11. The system of claim 1, wherein the at least one computing device is configured to:

identify a behavior motif associated with movement or motion of the hand tool during execution of the operation based upon the tool operation data; and

train the robotic system to execute the behavior motif using the hand tool.

12. The system of claim 11, wherein the behavior motif comprises movement of the hand tool in three dimensions over a period of time.

13. The system of claim 11, wherein execution of the behavior motif comprises application of a pressure or force through the hand tool.

14. The system of claim 1, wherein the at least one computing device is configured to:

identify at least a portion of one or more behavior motifs associated with movement or motion of the hand tool during execution of the operation based upon the tool operation data; and

train the robotic system to execute the at least a portion of one or more behavior motifs using the hand tool.
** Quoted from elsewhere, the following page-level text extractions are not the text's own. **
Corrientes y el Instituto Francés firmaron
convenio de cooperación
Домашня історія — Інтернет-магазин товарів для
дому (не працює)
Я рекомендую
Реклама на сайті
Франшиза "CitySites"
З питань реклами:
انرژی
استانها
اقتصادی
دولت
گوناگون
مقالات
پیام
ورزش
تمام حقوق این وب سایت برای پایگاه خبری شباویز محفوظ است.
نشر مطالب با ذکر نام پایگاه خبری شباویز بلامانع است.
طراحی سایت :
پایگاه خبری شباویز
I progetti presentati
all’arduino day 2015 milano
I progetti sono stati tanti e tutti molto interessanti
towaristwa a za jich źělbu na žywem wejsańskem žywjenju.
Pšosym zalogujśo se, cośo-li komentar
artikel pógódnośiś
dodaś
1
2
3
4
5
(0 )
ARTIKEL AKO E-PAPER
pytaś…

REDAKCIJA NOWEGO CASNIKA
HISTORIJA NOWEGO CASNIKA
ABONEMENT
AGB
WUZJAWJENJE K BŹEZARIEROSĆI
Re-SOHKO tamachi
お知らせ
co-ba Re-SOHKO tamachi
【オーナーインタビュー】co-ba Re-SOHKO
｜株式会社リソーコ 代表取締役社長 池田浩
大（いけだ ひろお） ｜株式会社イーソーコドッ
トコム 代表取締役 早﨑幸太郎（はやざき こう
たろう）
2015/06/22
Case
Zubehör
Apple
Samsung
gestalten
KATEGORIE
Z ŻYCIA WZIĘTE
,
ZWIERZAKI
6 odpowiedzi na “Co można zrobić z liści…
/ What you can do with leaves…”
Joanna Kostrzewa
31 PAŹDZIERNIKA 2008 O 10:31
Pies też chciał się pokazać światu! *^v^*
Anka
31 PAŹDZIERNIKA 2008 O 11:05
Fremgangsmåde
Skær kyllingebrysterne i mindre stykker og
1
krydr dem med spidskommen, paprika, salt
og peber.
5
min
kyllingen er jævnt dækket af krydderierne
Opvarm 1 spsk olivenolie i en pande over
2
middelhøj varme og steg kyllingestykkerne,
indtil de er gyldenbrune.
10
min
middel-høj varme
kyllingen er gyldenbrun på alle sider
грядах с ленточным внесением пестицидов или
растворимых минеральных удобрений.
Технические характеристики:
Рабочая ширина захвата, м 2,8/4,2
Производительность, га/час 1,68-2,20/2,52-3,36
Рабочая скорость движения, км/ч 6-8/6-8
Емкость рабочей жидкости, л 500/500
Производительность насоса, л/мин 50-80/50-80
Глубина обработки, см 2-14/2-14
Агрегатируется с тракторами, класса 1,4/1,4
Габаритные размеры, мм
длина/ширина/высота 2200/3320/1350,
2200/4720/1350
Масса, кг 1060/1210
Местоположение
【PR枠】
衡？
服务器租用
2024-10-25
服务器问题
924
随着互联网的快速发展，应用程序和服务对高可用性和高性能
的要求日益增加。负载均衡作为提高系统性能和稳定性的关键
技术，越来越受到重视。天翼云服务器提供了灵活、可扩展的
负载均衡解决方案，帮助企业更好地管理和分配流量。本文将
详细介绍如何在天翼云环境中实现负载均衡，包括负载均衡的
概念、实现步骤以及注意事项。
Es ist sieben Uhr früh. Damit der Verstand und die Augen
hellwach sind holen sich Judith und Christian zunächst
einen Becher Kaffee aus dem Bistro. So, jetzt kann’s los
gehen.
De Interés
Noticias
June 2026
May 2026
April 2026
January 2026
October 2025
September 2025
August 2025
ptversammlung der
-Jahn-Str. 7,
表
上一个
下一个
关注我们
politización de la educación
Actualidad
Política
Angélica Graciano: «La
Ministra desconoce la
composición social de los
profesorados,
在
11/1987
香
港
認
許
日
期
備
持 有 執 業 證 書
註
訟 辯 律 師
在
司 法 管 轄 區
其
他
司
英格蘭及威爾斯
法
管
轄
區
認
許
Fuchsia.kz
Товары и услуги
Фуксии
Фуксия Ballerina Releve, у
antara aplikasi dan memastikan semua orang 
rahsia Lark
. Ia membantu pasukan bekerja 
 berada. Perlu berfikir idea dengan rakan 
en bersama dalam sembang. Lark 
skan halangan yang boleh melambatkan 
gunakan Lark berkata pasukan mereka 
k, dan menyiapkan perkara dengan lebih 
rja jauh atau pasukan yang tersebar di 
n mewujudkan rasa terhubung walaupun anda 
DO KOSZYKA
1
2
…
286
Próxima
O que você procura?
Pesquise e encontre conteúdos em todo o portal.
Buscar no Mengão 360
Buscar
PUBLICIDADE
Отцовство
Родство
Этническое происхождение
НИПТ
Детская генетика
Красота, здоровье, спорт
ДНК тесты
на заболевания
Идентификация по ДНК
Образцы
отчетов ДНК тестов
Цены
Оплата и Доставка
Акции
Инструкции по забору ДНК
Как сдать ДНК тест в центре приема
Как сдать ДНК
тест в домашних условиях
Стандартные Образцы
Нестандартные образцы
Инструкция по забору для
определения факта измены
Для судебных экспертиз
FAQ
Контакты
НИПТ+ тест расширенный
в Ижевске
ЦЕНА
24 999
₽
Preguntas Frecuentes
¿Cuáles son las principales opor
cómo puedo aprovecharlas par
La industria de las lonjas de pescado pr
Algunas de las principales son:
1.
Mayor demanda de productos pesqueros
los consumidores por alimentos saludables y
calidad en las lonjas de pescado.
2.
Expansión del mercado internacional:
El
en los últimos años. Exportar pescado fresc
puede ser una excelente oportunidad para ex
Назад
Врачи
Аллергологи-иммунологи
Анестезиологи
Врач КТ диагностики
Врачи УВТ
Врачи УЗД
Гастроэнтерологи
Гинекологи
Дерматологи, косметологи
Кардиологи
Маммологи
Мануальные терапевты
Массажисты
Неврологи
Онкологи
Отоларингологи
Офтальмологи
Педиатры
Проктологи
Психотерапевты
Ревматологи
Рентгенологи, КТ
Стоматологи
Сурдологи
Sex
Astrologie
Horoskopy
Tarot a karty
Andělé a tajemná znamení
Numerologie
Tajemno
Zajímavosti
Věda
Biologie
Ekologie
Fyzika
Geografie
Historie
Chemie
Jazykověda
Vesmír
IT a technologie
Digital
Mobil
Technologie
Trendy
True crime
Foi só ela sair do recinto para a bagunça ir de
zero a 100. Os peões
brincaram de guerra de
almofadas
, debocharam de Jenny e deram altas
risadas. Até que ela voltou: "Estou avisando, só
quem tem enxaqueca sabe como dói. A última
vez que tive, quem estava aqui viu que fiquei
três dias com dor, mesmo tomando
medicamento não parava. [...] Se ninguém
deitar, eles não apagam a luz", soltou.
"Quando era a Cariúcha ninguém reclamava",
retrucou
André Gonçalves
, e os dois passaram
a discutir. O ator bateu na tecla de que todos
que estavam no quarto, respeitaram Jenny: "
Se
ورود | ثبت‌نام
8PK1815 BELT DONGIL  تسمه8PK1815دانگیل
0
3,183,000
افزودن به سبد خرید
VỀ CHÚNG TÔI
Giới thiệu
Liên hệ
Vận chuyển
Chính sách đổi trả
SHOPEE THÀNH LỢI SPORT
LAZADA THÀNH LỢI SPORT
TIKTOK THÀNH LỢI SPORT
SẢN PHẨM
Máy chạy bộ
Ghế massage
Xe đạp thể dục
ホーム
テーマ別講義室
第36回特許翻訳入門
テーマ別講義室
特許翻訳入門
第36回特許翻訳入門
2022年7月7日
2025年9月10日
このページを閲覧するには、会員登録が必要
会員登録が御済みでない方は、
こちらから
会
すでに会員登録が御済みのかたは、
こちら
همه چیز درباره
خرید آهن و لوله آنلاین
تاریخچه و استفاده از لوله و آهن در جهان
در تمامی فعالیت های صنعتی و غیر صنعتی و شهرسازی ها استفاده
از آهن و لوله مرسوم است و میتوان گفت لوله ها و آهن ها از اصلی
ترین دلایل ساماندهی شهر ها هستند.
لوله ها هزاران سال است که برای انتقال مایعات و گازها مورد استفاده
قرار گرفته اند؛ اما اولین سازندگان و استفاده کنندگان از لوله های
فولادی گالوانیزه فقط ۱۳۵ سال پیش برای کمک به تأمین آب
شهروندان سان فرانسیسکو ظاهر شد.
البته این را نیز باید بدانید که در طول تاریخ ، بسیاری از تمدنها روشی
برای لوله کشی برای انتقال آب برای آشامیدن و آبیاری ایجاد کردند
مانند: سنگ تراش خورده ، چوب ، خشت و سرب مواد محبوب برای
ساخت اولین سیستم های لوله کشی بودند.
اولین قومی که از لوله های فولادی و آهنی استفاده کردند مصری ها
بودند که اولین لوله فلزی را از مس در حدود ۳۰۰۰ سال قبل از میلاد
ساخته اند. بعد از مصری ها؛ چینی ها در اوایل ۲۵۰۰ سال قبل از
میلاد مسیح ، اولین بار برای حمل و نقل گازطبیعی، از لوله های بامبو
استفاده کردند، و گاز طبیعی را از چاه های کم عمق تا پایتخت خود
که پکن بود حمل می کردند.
15. The system of claim 1, wherein the operation comprises application of a surface coating.

16. The system of claim 15, wherein the at least a portion of one or more trained behavior motif is modified in response to a comparison of at least a current modality or characteristic of the surface coating with a target modality or characteristic of the surface coating.

17. The system of claim 16, wherein the modification of the at least a portion of one or more trained behavior motif is effectuated using a stochastic optimization framework.

18. The system of claim 16, comprising a monitoring system configured to provide feedback for the comparison, the feedback associated with a modality or characteristic of the surface coating.

19. The system of claim 1, wherein the at least a portion of one or more trained behavior motif is modified in response to a comparison of at least a current modality or characteristic of the construction process with a target modality or characteristic of the construction process.

20. The system of claim 19, comprising a monitoring system configured to provide feedback for the comparison, the feedback associated with a modality or characteristic of the construction process.